Der Weißdorn (Crataegus) meint es von Herzen gut – vor allem: mit unserem Herzen. Führte man das früher auf die „Magie“ des Weißdorns zurück, der als dichte, schwer zu durchdringende Heckenpflanze und mithilfe seiner Dornen, laut altem Volksglauben, sogar böse Geister vertreiben konnte, so weiß man heute, dass sowohl seine Blüten als auch seine Blätter reich an Procyaniden und Flavonoiden sind – und deren herzstärkende Wirkung ist keinesfalls „magisch“, sondern wissenschaftlich nachgewiesen. Bei (oft mit dem Älterwerden einhergehender) Herzschwäche (Herzinsuffizienz) in den NYHA-Stadien I und II findet Weißdorn daher häufig Verwendung, auch in Kombination mit anderen Wirkstoffen.

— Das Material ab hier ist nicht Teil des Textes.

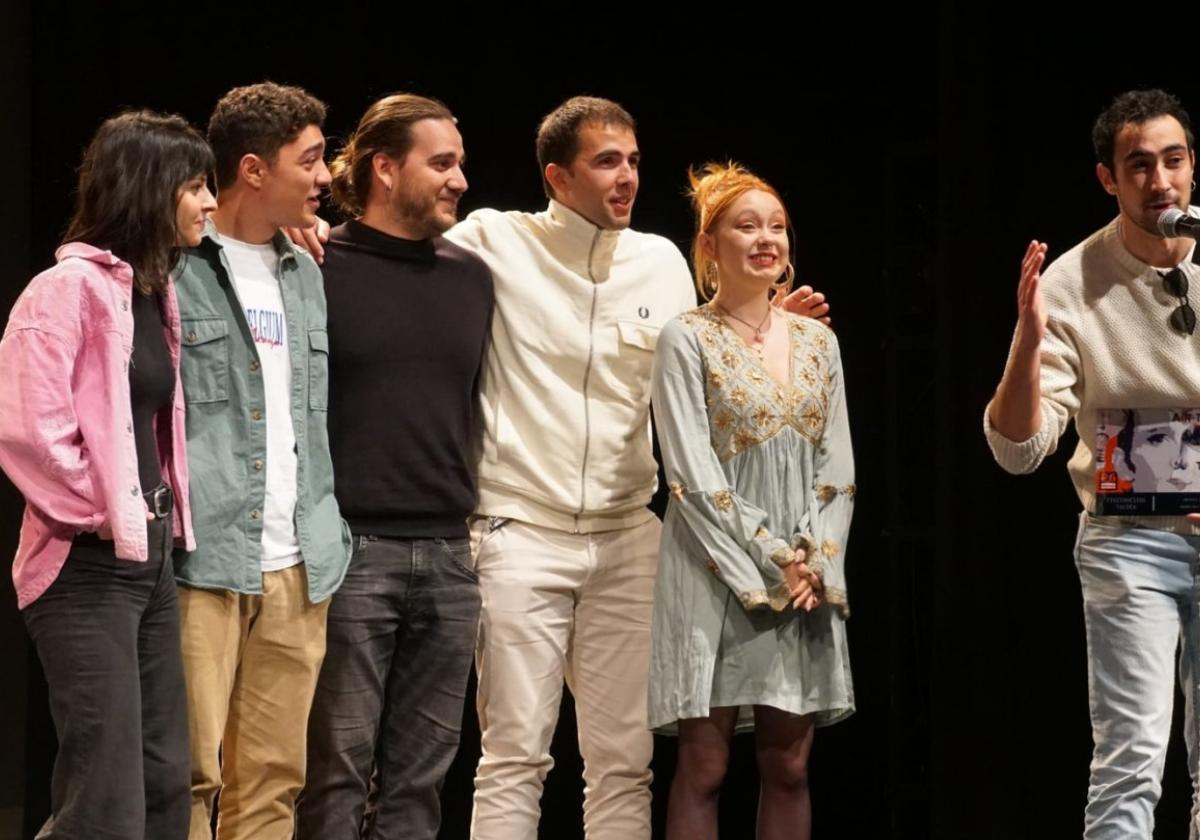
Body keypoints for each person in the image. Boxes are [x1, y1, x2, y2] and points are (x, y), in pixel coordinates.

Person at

Ein Wort zur Herzschwäche: Normalerweise pumpt ein Herz ausreichend Blut (und somit genügend Sauerstoff und Nährstoffe) durch unsere Blutgefäße, sodass alle Organe ständig problemlos versorgt werden. Lässt aber die Herzleistung irgendwann nach (auch beim Herzen handelt es sich um einen Muskel, der mit der Zeit schwächer wird), ist diese regelrechte Versorgung nicht mehr gewährleistet, obwohl häufig das schwächere (oft ältere) Herz gerne versucht, dieses Defizit durch häufigeres Schlagen (erhöhte Pulsfrequenz) auszugleichen. 
Der spürbare Effekt ist, dass sich Betroffene häufig bei körperlicher Belastung sehr schnell müde und erschöpft fühlen. Ein weiteres Anzeichen ist das Auftreten von Kurzatmigkeit, selbst bei normalen, körperlich wenig beanspruchenden Tätigkeiten. Im Ruhezustand dagegen sind Personen, die an einer Herzinsuffizienz leiden, meist beschwerdefrei. Mit ursächlich und gleichzeitig symptomatisch für eine (altersbedingte) Herzschwäche, die daher auch gerne als „Altersherz“ bezeichnet wird, können auch Erschöpfungs- oder sogar Angstzustände sowie Schlafprobleme sein.
Weißdornpräparate brauchen ihre Zeit (so wie auch der Weißdornbusch Zeit zum Wachsen braucht) bis sich ihre Wirkung zeigt – und sind daher sowohl zur Vorbeugung als auch zur Behandlung empfohlen. Da keine Neben- oder Wechselwirkungen (mit anderen Medikamenten) zu befürchten sind, ist die Einnahme der herzensguten Crataeguspräparate völlig unbedenklich – auch über einen längeren Zeitraum hinweg.
Eines liegt uns noch am Herzen: Bei den oben beschriebenen Beschwerden sollte auf jeden Fall der Hausarzt informiert werden, damit die genaue Ursache und Behandlung abgeklärt werden kann.